*** LISTED RECORDS ***

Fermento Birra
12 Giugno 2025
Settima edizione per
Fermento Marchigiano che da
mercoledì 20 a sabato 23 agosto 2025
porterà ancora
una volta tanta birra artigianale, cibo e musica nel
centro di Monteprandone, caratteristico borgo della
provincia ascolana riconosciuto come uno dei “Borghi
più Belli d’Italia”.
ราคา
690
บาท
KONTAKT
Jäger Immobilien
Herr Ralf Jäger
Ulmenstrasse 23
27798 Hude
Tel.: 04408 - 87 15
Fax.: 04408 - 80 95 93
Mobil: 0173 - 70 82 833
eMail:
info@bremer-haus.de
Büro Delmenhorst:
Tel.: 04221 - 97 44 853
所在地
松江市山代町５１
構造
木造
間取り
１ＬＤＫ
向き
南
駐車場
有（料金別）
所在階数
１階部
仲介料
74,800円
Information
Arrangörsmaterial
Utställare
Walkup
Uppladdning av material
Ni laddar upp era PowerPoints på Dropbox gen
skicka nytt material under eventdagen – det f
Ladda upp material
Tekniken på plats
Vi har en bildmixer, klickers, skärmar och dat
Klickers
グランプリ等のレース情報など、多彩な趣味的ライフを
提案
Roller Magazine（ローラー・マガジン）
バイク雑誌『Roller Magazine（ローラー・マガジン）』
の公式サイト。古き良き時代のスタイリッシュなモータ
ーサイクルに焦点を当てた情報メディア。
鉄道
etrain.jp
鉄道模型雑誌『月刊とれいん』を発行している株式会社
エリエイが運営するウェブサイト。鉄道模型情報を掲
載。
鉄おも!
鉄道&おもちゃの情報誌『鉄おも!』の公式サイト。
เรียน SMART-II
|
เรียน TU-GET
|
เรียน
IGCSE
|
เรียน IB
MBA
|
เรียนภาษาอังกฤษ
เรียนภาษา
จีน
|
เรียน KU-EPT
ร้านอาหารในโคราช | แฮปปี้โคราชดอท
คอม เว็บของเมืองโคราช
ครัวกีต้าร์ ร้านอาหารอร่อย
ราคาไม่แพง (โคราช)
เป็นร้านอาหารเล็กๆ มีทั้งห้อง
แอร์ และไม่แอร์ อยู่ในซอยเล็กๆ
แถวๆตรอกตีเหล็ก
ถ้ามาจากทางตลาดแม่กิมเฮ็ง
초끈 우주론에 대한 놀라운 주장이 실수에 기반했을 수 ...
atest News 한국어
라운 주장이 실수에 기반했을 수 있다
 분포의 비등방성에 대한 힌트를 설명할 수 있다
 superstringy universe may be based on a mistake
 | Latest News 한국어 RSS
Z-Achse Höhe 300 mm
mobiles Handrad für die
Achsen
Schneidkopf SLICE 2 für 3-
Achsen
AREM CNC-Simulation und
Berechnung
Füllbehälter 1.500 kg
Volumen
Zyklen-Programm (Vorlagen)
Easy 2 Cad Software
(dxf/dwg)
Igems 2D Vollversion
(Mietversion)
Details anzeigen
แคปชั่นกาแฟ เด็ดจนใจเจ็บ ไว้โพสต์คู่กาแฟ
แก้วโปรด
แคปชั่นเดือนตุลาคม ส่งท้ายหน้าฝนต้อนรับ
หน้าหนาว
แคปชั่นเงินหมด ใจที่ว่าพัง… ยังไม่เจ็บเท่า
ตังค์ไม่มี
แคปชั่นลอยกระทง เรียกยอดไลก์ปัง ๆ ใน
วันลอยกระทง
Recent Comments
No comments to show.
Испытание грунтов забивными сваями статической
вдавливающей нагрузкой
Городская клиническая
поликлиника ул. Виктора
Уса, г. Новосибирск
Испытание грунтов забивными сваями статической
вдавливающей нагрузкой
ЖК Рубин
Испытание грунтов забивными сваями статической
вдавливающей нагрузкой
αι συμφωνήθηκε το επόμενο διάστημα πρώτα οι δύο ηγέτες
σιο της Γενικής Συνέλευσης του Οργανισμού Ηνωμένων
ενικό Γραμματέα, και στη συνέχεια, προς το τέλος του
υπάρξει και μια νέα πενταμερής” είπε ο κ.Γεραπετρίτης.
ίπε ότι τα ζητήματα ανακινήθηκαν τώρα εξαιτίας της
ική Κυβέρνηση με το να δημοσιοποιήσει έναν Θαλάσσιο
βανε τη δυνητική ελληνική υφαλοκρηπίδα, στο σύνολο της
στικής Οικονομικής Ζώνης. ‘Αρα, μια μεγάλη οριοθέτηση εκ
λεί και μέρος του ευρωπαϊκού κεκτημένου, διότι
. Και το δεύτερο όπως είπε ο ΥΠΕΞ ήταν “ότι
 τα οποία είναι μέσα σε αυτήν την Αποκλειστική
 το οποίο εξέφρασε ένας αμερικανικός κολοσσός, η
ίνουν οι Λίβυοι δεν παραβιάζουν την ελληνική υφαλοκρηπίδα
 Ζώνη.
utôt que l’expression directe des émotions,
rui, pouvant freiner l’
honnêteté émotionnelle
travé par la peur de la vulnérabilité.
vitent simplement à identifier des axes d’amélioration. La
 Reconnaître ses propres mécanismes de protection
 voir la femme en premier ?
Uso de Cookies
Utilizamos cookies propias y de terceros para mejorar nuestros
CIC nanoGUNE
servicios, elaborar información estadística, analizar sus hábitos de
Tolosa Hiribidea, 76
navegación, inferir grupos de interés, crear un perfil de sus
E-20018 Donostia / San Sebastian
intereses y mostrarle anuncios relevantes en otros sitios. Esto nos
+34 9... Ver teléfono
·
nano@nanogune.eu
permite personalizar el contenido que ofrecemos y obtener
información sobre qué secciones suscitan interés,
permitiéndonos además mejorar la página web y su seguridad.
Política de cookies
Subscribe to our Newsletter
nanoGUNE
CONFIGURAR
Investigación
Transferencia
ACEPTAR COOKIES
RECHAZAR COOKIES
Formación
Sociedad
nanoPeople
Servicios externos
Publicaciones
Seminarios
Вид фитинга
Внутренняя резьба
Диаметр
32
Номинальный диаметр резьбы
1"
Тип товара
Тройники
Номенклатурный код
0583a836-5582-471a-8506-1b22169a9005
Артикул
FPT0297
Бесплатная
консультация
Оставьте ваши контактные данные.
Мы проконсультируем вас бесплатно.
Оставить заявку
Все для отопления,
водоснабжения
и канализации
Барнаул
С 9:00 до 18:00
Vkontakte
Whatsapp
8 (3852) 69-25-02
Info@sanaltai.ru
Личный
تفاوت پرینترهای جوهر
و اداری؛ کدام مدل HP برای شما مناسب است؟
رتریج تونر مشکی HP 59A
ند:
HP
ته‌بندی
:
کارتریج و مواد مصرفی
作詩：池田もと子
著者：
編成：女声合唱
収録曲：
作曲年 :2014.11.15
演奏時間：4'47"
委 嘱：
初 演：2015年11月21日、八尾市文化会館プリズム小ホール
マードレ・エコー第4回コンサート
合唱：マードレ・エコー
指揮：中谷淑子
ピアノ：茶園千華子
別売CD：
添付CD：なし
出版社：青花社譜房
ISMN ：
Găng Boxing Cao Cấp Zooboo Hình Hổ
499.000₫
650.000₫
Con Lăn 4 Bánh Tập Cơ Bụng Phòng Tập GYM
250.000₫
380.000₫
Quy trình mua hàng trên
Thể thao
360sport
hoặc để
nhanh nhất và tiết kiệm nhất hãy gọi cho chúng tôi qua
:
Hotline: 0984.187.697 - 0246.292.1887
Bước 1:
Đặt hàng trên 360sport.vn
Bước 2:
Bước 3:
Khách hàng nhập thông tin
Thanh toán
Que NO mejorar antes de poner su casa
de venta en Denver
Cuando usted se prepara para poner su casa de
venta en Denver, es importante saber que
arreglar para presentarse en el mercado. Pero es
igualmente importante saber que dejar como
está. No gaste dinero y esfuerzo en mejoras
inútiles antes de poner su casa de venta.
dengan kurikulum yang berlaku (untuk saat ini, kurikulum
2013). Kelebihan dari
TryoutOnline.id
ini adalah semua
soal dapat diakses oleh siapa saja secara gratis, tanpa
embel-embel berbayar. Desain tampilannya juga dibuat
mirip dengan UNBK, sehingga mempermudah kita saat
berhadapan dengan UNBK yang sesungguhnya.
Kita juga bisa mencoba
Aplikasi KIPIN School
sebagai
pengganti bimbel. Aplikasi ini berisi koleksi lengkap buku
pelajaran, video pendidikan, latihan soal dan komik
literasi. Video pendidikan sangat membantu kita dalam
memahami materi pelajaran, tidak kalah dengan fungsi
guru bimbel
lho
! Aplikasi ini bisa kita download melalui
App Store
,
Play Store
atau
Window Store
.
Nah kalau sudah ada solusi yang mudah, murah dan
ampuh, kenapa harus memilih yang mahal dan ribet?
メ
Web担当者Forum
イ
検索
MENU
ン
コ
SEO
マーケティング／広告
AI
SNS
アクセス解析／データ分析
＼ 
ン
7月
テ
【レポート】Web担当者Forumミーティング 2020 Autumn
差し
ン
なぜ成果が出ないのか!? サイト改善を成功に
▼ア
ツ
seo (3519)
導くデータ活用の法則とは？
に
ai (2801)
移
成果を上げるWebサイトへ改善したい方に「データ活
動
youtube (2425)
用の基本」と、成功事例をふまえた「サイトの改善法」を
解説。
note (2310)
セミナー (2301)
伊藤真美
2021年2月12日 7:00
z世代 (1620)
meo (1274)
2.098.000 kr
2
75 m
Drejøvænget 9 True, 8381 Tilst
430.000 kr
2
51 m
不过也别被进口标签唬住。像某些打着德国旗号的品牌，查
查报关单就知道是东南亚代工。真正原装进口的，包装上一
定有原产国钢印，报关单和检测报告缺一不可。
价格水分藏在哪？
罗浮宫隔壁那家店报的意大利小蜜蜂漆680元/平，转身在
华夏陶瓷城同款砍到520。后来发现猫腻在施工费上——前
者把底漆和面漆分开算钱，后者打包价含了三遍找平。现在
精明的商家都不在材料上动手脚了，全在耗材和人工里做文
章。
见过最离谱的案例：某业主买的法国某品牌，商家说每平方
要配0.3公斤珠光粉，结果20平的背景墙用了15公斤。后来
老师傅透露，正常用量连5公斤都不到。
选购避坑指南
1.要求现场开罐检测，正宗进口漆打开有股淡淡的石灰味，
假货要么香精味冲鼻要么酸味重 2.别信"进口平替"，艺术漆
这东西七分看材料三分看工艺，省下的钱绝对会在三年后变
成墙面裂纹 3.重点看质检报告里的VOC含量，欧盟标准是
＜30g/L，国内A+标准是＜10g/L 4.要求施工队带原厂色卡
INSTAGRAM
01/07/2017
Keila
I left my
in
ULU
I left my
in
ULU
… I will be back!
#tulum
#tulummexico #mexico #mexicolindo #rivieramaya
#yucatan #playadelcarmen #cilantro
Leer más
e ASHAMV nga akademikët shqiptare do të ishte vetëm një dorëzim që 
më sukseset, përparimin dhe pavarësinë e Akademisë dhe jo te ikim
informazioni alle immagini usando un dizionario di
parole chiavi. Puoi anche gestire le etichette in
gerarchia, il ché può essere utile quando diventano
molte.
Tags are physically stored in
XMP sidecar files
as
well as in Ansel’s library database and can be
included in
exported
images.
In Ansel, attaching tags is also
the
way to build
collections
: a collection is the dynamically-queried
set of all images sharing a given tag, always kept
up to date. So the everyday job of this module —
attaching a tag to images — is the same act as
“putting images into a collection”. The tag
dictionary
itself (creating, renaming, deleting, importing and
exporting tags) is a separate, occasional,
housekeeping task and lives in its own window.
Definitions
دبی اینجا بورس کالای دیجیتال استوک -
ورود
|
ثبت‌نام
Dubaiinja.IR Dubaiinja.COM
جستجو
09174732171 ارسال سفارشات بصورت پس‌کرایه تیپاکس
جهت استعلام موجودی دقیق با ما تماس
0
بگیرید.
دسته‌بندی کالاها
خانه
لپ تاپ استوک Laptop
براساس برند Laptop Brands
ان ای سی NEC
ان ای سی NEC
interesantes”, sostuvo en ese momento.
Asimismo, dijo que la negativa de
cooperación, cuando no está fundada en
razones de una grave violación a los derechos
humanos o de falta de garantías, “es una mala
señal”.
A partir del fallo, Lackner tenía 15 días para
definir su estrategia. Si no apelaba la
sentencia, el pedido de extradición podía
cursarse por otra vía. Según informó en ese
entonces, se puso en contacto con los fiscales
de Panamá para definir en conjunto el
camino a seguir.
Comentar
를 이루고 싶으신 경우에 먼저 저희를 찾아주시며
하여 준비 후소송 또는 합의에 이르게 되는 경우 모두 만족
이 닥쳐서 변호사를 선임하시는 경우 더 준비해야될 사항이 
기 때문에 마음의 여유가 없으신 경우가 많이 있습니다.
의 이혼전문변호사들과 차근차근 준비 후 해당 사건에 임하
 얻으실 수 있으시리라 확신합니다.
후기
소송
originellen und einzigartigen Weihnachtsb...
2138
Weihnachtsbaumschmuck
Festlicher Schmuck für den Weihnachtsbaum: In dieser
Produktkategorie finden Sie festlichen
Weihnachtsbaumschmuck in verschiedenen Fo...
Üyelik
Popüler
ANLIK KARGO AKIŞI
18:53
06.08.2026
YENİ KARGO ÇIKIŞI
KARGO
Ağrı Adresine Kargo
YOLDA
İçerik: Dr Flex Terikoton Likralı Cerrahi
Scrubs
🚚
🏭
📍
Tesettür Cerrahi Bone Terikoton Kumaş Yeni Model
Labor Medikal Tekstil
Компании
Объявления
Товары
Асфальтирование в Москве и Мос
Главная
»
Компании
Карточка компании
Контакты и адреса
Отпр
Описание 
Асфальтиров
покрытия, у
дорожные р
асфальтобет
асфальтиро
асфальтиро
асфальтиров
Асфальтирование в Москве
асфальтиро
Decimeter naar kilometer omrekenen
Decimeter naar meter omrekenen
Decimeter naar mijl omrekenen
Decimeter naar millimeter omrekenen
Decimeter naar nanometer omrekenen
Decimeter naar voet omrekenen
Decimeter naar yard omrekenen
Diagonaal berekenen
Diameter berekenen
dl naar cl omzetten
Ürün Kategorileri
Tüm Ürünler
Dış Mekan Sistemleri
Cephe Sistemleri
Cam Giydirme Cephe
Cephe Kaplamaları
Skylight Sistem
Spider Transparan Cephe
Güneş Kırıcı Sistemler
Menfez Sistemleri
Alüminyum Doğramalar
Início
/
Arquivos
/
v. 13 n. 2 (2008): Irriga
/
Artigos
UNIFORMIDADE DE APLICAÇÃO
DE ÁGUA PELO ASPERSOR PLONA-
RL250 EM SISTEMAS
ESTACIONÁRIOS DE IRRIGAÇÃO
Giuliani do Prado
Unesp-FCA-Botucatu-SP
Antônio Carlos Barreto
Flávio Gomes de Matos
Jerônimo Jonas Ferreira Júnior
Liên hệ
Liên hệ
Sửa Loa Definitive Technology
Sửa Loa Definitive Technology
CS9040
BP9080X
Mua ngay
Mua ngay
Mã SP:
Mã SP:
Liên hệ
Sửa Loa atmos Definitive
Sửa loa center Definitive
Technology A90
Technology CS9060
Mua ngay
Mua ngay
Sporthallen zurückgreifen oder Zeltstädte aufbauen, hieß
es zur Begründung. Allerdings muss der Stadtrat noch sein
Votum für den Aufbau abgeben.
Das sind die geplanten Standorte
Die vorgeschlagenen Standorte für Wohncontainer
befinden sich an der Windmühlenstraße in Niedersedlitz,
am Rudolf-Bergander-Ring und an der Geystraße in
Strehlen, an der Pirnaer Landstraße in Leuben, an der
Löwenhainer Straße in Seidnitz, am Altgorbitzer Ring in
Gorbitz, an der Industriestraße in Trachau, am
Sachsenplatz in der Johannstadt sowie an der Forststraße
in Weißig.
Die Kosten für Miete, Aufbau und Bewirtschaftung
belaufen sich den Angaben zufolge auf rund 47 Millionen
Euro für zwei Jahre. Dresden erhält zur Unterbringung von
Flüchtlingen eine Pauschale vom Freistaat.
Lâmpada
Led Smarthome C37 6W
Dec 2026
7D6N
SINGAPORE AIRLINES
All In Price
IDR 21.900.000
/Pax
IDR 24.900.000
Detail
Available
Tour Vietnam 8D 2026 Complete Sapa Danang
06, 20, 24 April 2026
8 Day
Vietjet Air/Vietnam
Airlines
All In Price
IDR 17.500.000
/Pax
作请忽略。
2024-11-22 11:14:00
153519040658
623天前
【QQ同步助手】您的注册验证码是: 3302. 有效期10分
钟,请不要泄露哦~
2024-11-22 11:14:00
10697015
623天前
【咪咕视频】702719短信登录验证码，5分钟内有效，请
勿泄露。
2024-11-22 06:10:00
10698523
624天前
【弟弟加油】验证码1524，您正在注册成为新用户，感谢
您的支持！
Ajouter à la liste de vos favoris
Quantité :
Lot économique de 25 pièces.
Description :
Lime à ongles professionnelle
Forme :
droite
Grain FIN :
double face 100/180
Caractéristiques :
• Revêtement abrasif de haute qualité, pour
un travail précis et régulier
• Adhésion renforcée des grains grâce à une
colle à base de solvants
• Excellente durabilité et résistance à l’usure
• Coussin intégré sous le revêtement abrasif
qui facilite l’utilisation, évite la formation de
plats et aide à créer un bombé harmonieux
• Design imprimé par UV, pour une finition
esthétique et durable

*** End of LISTED RECORDS ***

If a line in the records above has the word "poner", copy it out.

▸ EXERCISE RESULT
Que NO mejorar antes de poner su casa
Cuando usted se prepara para poner su casa de
inútiles antes de poner su casa de venta.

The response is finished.